Figure 2. Percent of human players choosing option 2, CTFT.
that costless altruistic behaviors could be driven by determinates other than payoff, such as emotional considerations about reciprocity: the human players were more likely to behave altruistically at no cost when the opponent computers were set to be altruistic1. The frequency for the human players to choose option 2 in CTFT was 0.89, which was also higher than 0.50, indicating that concerns about own payoff also play roles in determining costless altruistic behaviors: with the opponent computers playing “tit for tat” strategy, the human players would behave altruistically to increase their own payoffs, by triggering the computers’ altruistic behaviors. Finally, in additional to higher average, the distribution of the frequency for human players to choose 2 in CTFT was significantly different from that in the first 50 periods of CAEG2. Compared with the scenario of emotional consideration when the computers always behave altruistically (e.g., periods 1 - 50 of CAEG), costless altruistic behaviors of human players were more likely to occur in the scenario of self-interest when such behaviors would be rewarded in terms of higher own payoffs (e.g., CTFT3).

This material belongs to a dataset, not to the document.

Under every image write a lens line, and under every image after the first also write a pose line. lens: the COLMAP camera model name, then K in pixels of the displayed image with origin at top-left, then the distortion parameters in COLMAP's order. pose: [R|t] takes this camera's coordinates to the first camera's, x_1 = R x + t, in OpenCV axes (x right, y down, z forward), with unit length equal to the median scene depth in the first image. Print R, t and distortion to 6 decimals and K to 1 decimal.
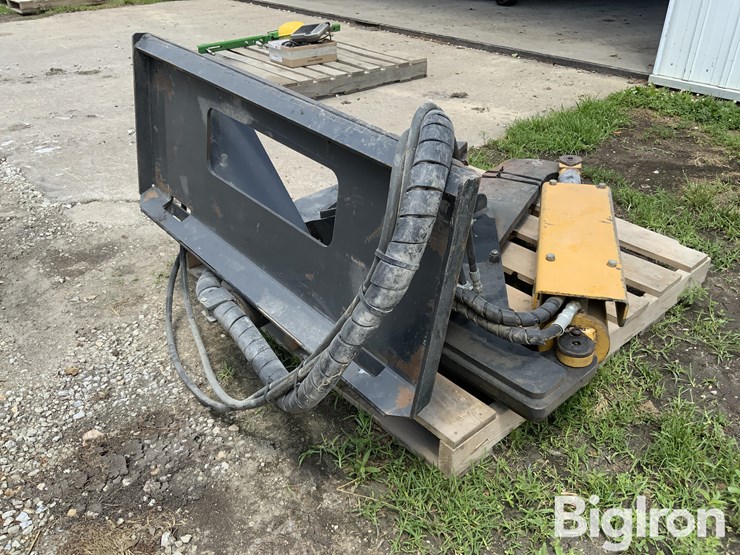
lens RADIAL K [[615.4, 0, 370.0], [0, 615.4, 277.5], [0, 0, 1]] dist [0.068348, -0.126870]
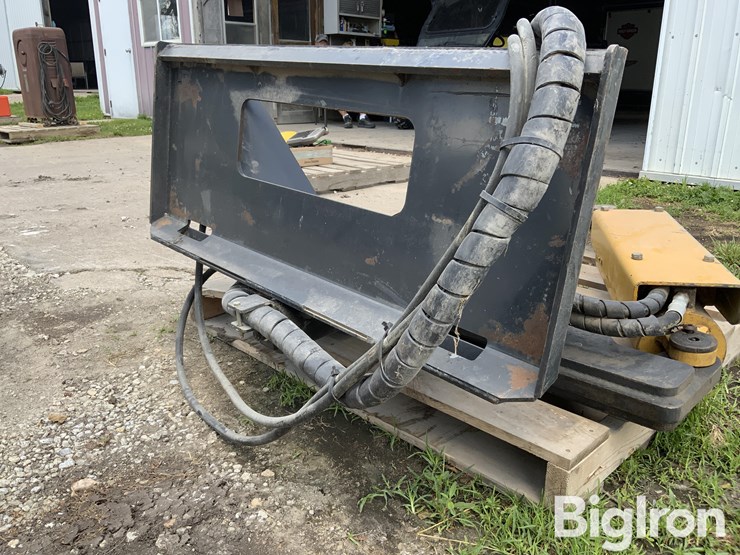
lens RADIAL K [[615.4, 0, 370.0], [0, 615.4, 277.5], [0, 0, 1]] dist [0.068348, -0.126870]
pose [[0.998704, -0.018965, 0.047227, -0.125049], [0.029389, 0.972521, -0.230954, 0.188742], [-0.041549, 0.232043, 0.971818, 0.181405]]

This study explores whether costless altruistic behaviors can always happen, and if not, what the potential determinants are, by specifically investigating different effects of the opponent’s (un)responsive strategy on individual costless altruism in a series of experiments. We found that costless altruistic behaviors do not always happen. Both emotional considerations and self-interest have the potential to motivate costless altruistic behaviors. Compared with random response, in the scenario when the opponents always behave altruistically, people are more likely to respond altruistically as well at no cost, based on the emotional consideration regarding, e.g., reciprocity. In the scenario when the opponents act responsively with rules of reward and punishment, people also choose costless altruism at a higher possibility than pure randomness, based on the concerns regarding own payoff. Although neither emotional and self-interest determinants are able to make people always behave altruistically, the comparison between the two scenarios indicates that strategies with reward and punishment rules regarding altruistic behaviors can promote costless altruism better than unresponsive strategies of being altruistic forever. For increasing overall welfare by promoting costless altruistic behaviors, it seems a better idea to evaluate and respond to (e.g., reward or punish) others’ behaviors in time rather than to tolerate undesirable behaviors all the time.
Table A1. Gender and major of players by experimental treatments.
1We should note that the substantial difference in the frequency for the human players to choose option 2 between the first 50 and last 50 periods of CAEG also indicates that considerations regarding efficiency does not play an important role, as otherwise human player should stick to option 2 after the switch, which still maximized the total payoff of the two players.
2The Kolmogorov-Smirnov (K-S) nonparametric test, KS = 1.489, p = 0.024.
3We compare the results from 100 periods of CTFT to those from only 50 periods (the first 50) of CAEG. To make sure that our results are not driven by such difference in number of periods, as a robustness check we calculate the frequency for the human players to choose option 2 in CTFT using the first 50 periods, and obtain a very similar number (86.8%). Our results are robust to whether we use the total of 100 periods or the first 50 periods of CTFT.